Theoretische Selbstversorgungsquote bei 89 Prozent
Nach dem veröffentlichten Erneuerbare-Energien-Report (EE-Report) des Netzbetreibers LSW erreichte die Gemeinde Sassenburg im Jahr 2025 eine rechnerische Selbstversorgungsquote von rund 89 Prozent beim Strom.
Im Gemeindegebiet wurden insgesamt 23.144 Megawattstunden Strom erzeugt. Die Erzeugung erfolgte durch zwei Biogasanlagen und rund 800 gemeldete Photovoltaikanlagen. Dem stand ein Stromverbrauch von 26.129 Megawattstunden gegenüber.
Im Vergleich zum Vorjahr ist die theoretische Selbstversorgungsquote damit deutlich gestiegen: von rund 79 Prozent auf nunmehr 89 Prozent. Der gleichzeitige Anstieg des Stromverbrauchs und der Stromerzeugung lässt sich insbesondere durch die Inbetriebnahme des neuen Montage- und Logistikzentrums in Gewerbegebiet erklären. Dessen große Dachflächen werden nahezu vollständig für die Erzeugung von Solarstrom genutzt.
Bereits versiegelte oder bebaute Flächen sollten vorrangig für Photovoltaikanlagen genutzt werden. Große Dachflächen von Gewerbe- und Industriegebäuden bieten ein erhebliches Potenzial, ohne dafür zusätzliche landwirtschaftliche Flächen oder wertvolle Natur- und Lebensräume in Anspruch zu nehmen.

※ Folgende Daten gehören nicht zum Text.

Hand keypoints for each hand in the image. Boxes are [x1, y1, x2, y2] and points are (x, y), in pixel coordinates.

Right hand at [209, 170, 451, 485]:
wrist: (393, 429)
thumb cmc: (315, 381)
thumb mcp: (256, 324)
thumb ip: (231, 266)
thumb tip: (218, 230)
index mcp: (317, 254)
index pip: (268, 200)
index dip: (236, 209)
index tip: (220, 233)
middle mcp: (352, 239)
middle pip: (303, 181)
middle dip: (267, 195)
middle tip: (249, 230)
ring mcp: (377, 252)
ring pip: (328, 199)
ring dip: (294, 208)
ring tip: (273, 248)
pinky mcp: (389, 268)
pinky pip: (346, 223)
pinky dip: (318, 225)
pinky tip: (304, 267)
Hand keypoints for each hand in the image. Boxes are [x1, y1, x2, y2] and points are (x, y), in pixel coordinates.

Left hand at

Bei einer rechnerischen Selbstversorgungsquote von bereits 89 Prozent muss deshalb ernsthaft hinterfragt werden, ob der weitere Ausbau von Windkraftanlagen und Freiflächen-Photovoltaik in der Sassenburg in jedem Fall verhältnismäßig ist. Zusätzliche Anlagen dürfen nicht zum Selbstzweck werden. Sie müssen einen nachvollziehbaren Beitrag zu einer verlässlichen, nachhaltigen und stabilen Energieversorgung leisten.

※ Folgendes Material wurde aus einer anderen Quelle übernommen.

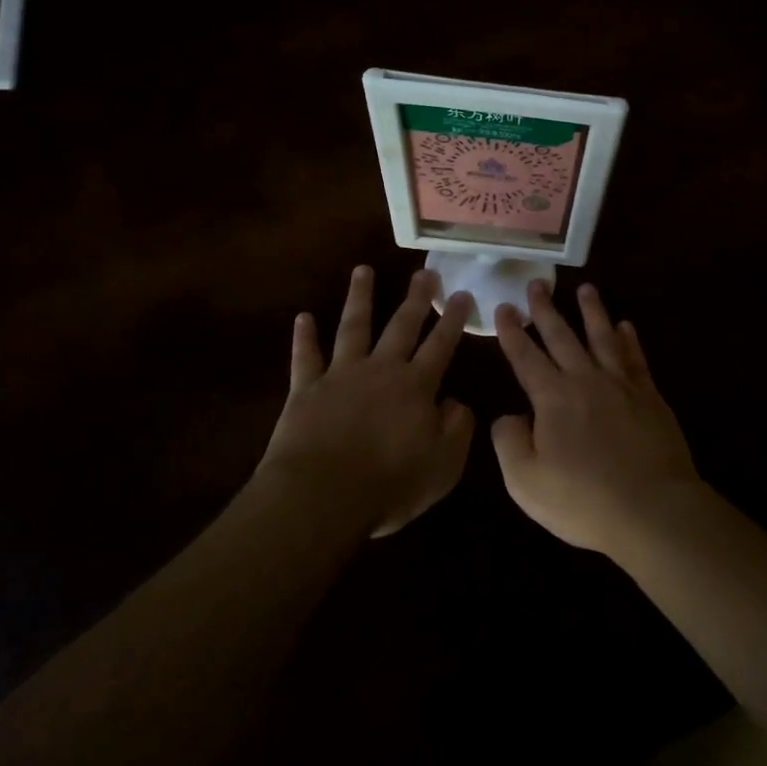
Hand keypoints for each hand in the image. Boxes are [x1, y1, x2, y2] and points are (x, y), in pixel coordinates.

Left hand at [260, 266, 474, 536]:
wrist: (322, 496)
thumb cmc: (390, 484)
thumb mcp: (443, 465)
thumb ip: (457, 429)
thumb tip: (457, 402)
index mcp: (416, 386)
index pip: (441, 346)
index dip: (454, 320)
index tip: (463, 294)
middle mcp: (381, 370)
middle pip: (401, 326)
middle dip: (415, 298)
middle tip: (424, 272)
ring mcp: (341, 375)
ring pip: (353, 327)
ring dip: (359, 298)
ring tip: (363, 270)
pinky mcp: (306, 389)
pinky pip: (305, 357)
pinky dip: (304, 337)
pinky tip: (303, 317)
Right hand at [492, 280, 701, 556]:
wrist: (651, 509)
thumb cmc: (583, 500)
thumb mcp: (525, 482)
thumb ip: (509, 442)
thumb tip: (508, 416)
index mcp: (552, 398)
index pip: (525, 357)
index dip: (512, 332)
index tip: (504, 307)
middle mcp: (585, 380)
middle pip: (562, 337)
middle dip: (546, 310)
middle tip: (537, 284)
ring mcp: (621, 385)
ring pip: (603, 337)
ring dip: (592, 312)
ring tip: (586, 288)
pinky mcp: (649, 397)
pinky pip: (636, 359)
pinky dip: (630, 340)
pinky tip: (626, 326)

Dabei ist zu berücksichtigen, dass eine jährliche Selbstversorgungsquote lediglich Erzeugung und Verbrauch über das gesamte Jahr bilanziert. Sie bedeutet nicht, dass der vor Ort erzeugte Strom zu jeder Tages- und Jahreszeit unmittelbar zur Verfügung steht. Umso wichtiger ist ein schlüssiges Gesamtkonzept, das neben der Erzeugung auch Netze, Speicher, Steuerbarkeit und den tatsächlichen Bedarf einbezieht.
Unser Ziel muss eine verantwortungsvolle Energiepolitik sein: Dächer und bereits versiegelte Flächen zuerst nutzen, Natur- und Landwirtschaftsflächen schützen und neue Projekte nur dort verwirklichen, wo ihr Nutzen die Belastungen für Mensch, Umwelt und Landschaft tatsächlich rechtfertigt.